EXERCISE:
Return every line below in which "hand" appears.

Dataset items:

☆ ☆ ☆ ☆ ☆ ☆ ☆

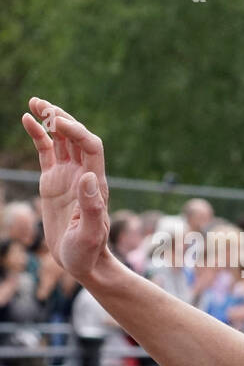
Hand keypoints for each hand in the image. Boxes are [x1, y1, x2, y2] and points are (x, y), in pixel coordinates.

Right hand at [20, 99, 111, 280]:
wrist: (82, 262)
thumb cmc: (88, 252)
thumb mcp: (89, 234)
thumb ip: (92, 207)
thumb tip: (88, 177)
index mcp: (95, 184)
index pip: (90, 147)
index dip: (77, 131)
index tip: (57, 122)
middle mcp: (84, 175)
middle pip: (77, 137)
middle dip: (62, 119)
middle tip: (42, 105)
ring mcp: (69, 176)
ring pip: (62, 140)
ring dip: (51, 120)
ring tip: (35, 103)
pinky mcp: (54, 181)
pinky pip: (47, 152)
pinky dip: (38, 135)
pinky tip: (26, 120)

☆ ☆ ☆ ☆ ☆ ☆ ☆

EXERCISE OUTPUT:
Hand keypoints for each hand in the image. Boxes are [x1, y1, x2, y2] and points are (x, y), in pixel coordinates.
Right hand at [20, 99, 111, 280]:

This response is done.